# What to work on
Pictures should not appear in the copy; the records themselves must be written out exactly.

# Supplied information
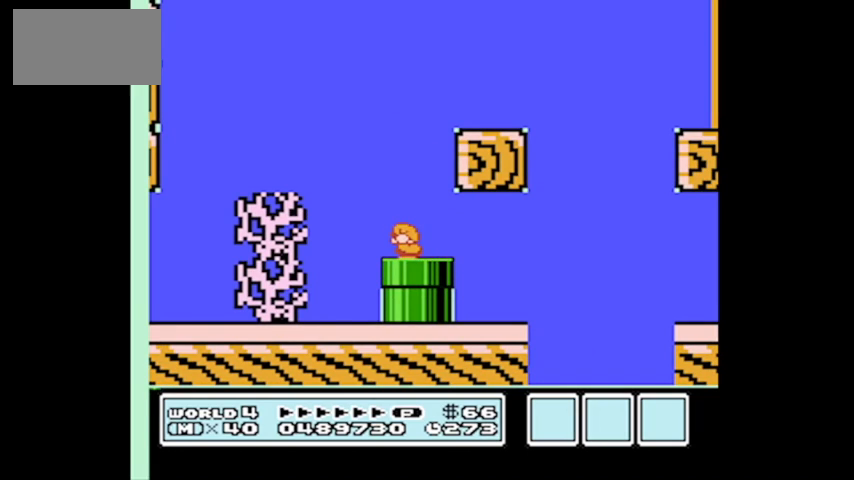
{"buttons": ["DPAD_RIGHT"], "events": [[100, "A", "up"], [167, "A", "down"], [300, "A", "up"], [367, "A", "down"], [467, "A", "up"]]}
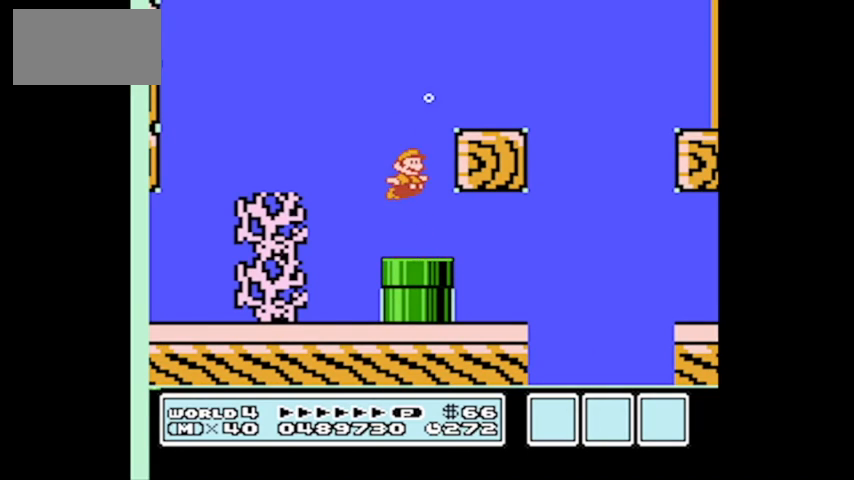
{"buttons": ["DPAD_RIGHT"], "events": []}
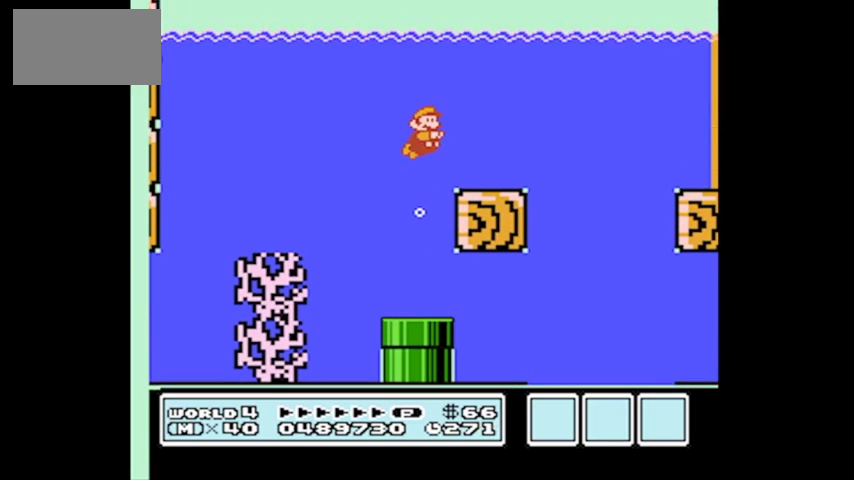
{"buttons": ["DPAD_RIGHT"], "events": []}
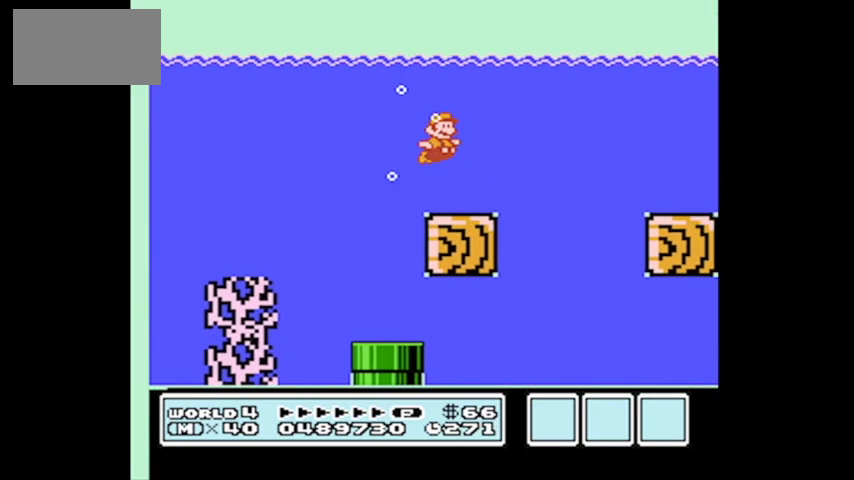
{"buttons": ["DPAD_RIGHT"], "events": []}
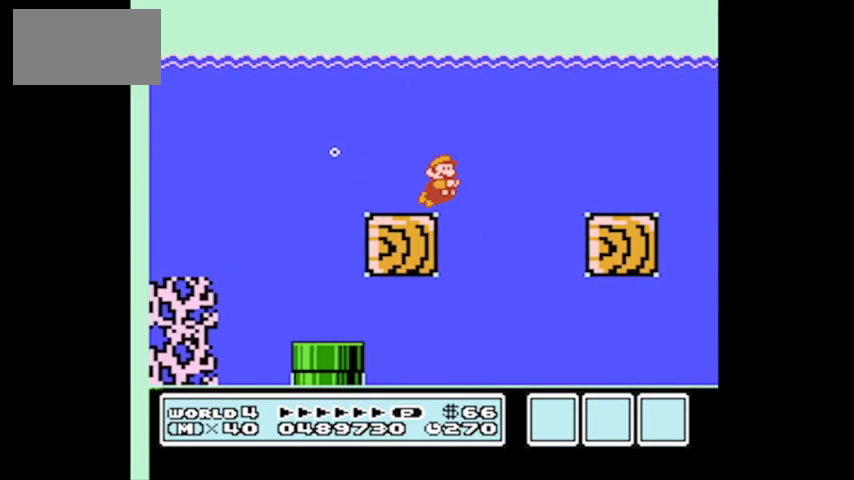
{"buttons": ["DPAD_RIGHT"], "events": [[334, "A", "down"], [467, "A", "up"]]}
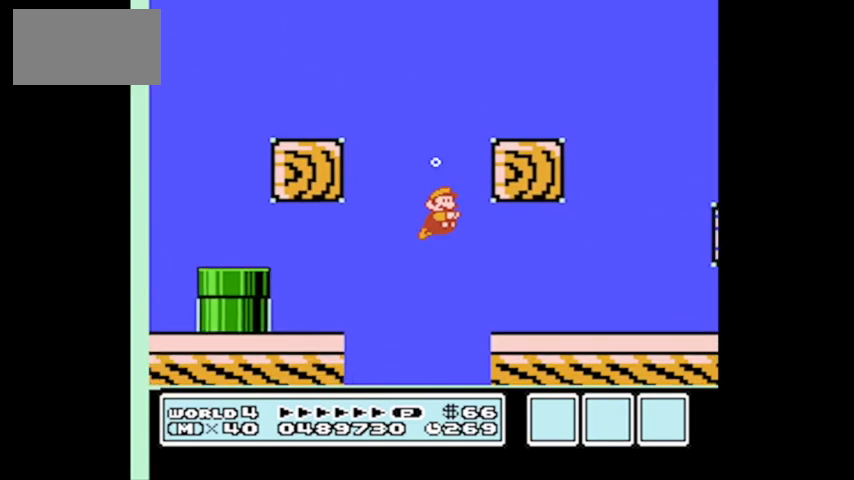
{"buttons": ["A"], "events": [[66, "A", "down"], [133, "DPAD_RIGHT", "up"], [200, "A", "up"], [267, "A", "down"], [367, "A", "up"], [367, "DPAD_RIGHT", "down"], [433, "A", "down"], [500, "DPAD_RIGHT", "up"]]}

# Solution to this exercise
{"buttons": ["DPAD_RIGHT"], "events": [[100, "A", "up"], [167, "A", "down"], [300, "A", "up"], [367, "A", "down"], [467, "A", "up"]]}
{"buttons": ["DPAD_RIGHT"], "events": []}
{"buttons": ["DPAD_RIGHT"], "events": []}
{"buttons": ["DPAD_RIGHT"], "events": []}
{"buttons": ["DPAD_RIGHT"], "events": [[334, "A", "down"], [467, "A", "up"]]}
{"buttons": ["A"], "events": [[66, "A", "down"], [133, "DPAD_RIGHT", "up"], [200, "A", "up"], [267, "A", "down"], [367, "A", "up"], [367, "DPAD_RIGHT", "down"], [433, "A", "down"], [500, "DPAD_RIGHT", "up"]]}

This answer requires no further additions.